His latest novel is Greenwood, an epic 512-page tale that spans several generations of a West Coast family. In the year 2038, Jake Greenwood works as a tour guide on a remote island in a world that has suffered from an environmental collapse. Jake makes a discovery about her ancestry — and learns how the secrets and lies told within families can have an impact for generations.
Greenwood won the Arthur Ellis Award for best novel. It is currently on the Canada Reads 2023 longlist. The final five books and the panellists who chose them will be revealed on Jan. 25, 2023.
A cinematic novel
"This book was more demanding than pretty much anything I've ever done in my life. It's such a large story, with so many moving parts and so much interaction between the respective time periods. I was conscious of that while I was doing the research, which was a lot.
"I did a lot of reading about the Great Depression in Canada and the Canadian timber and farming industries. I also looked at the early days of the environmental conservation movement, particularly in British Columbia. I looked at a wide array of books to build this big world.

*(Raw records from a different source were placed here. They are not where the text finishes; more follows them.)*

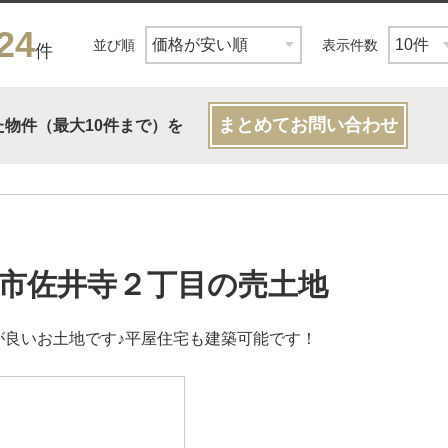
24
並び順
表示件数
件
まとめてお問い合わせ
た物件（最大10件まで）を
市佐井寺２丁目の売土地
が良いお土地です♪平屋住宅も建築可能です！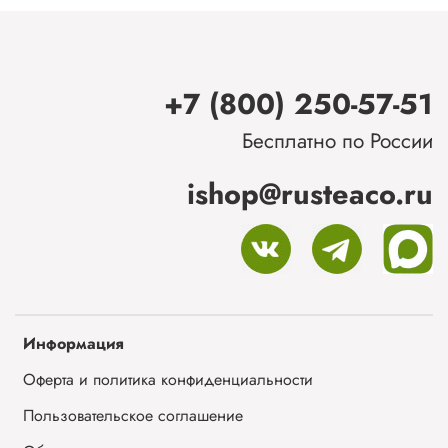
+7 (800) 250-57-51
Бесплатно по России
ishop@rusteaco.ru
Информация
Оферта и политика конфиденциальности
Пользовательское соглашение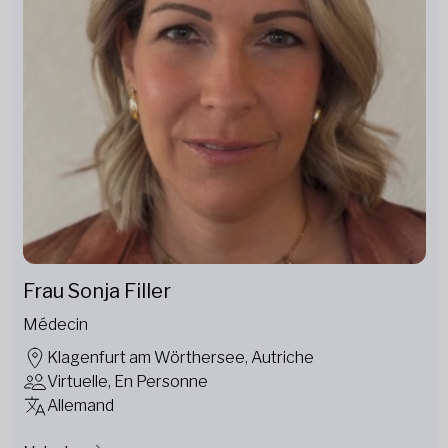
Frau Sonja Filler
Médecin
Klagenfurt am Wörthersee, Autriche
Virtuelle, En Personne
Allemand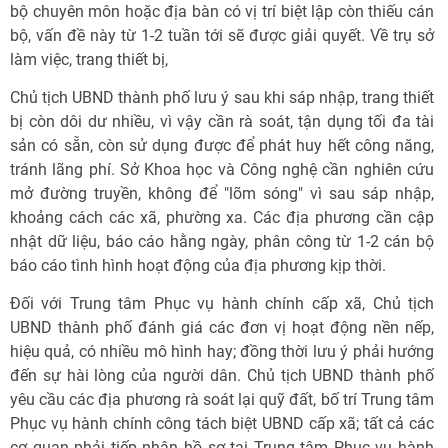
bộ chuyên môn hoặc địa bàn có vị trí biệt lập còn thiếu cán
bộ, vấn đề này từ 1-2 tuần tới sẽ được giải quyết. Về trụ sở
làm việc, trang thiết bị,
Chủ tịch UBND thành phố lưu ý sau khi sáp nhập, trang thiết
bị còn dôi dư nhiều, vì vậy cần rà soát, tận dụng tối đa tài
sản có sẵn, còn sử dụng được để phát huy hết công năng,
tránh lãng phí. Sở Khoa học và Công nghệ cần nghiên cứu
mở đường truyền, không để "lõm sóng" vì sau sáp nhập,
khoảng cách các xã, phường xa. Các địa phương cần cập
nhật dữ liệu, báo cáo hằng ngày, phân công từ 1-2 cán bộ
báo cáo tình hình hoạt động của địa phương kịp thời.
Đối với Trung tâm Phục vụ hành chính cấp xã, Chủ tịch
UBND thành phố đánh giá các đơn vị hoạt động nền nếp,
hiệu quả, có nhiều mô hình hay; đồng thời lưu ý phải hướng
đến sự hài lòng của người dân. Chủ tịch UBND thành phố
yêu cầu các địa phương rà soát lại quỹ đất, bố trí Trung tâm
Phục vụ hành chính công tách biệt UBND cấp xã; tất cả các
cơ quan phải tiếp nhận hồ sơ tại Trung tâm Phục vụ hành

I was thinking more cinematically than ever before in writing this book. - Michael Christie
"I tend toward more tangible writing. I get uncomfortable when I spend too long inside someone's head. I like to work with things, with places and with landscapes. Whether that's writing about people who are searching for food or writing things that one can physically experience as reader.
"I was thinking more cinematically than ever before in writing this book. I didn't write it as a screenplay but I was certainly aware of moving the story in a cinematic way."
Making words count
"I was conscious as I was writing Greenwood that it was going to be a longer work. I knew it was going to involve different characters and multiple generations. I knew that the page count was going to creep up as a result. But I tried to make the book as propulsive as possible from a story and character perspective.

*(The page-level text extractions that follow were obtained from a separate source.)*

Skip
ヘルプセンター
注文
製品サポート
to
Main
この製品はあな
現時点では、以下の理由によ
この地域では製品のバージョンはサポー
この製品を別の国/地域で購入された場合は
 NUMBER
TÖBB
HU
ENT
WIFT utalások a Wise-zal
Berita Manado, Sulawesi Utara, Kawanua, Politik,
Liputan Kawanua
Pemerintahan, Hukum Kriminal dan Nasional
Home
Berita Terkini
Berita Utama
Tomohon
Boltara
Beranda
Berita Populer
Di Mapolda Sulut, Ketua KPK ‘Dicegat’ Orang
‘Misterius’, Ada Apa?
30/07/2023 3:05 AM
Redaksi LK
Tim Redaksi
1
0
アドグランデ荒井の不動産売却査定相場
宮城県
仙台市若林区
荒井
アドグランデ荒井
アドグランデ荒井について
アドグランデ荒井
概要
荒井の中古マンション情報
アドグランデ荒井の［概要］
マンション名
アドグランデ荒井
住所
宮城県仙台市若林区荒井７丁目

"The writing has a momentum to it. The idea was that it wouldn't drag readers through those 512 pages. It was about keeping things brisk while still deepening character. As a writer you must think about that."
LISTEN | Canada Reads host Ali Hassan shares the 2023 longlist:
Climbing the family tree
"I was thinking of the idea of a bloodline and wanted to complicate the idea of a family tree. The whole book is an extended metaphor of a family tree.

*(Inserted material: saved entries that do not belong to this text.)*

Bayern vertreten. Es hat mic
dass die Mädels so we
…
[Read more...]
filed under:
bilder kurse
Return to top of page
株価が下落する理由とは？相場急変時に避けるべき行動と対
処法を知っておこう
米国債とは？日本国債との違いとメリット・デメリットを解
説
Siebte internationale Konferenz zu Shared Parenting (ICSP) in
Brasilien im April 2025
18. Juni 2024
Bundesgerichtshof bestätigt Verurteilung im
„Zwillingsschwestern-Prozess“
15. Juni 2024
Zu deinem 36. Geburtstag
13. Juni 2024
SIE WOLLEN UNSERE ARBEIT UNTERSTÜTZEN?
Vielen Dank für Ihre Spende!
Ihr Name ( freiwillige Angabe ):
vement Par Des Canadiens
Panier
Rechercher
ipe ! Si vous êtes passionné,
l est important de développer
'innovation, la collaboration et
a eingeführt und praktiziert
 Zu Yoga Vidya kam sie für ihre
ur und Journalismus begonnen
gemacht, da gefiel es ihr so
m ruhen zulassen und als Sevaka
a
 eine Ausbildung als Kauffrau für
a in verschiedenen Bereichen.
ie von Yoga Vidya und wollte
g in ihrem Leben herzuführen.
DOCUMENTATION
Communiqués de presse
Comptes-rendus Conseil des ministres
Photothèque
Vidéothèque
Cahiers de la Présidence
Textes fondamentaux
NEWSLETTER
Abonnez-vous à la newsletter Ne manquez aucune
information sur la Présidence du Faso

There are so many stories to be told in family history, so the narrative in the book is structured in that way. - Michael Christie
"Genealogy isn't a simple story. In my own personal life and experience, families are built much more than they are born. Looking back into your ancestry, all those people have a name and story of their own. There are so many stories to be told in family history, so the narrative in the book is structured in that way."
Writing is building
"I write in a little 10-by-10 cabin that I built on Galiano Island. Pretty much every square foot of wall space was taken up by something Greenwood-related. This includes character maps, physical maps, notes — all kinds of stuff. I was trying get a handle on planning a narrative of this size. The novelist Gabriel García Márquez once said that all writing is essentially carpentry.
"That's something I think is true. People tend to get lost in the romantic idea of the artist. Writing is a lot of careful construction — fitting pieces together and making sure that the book is balanced — and that it does what it's supposed to do."
Michael Christie's comments have been edited for length and clarity.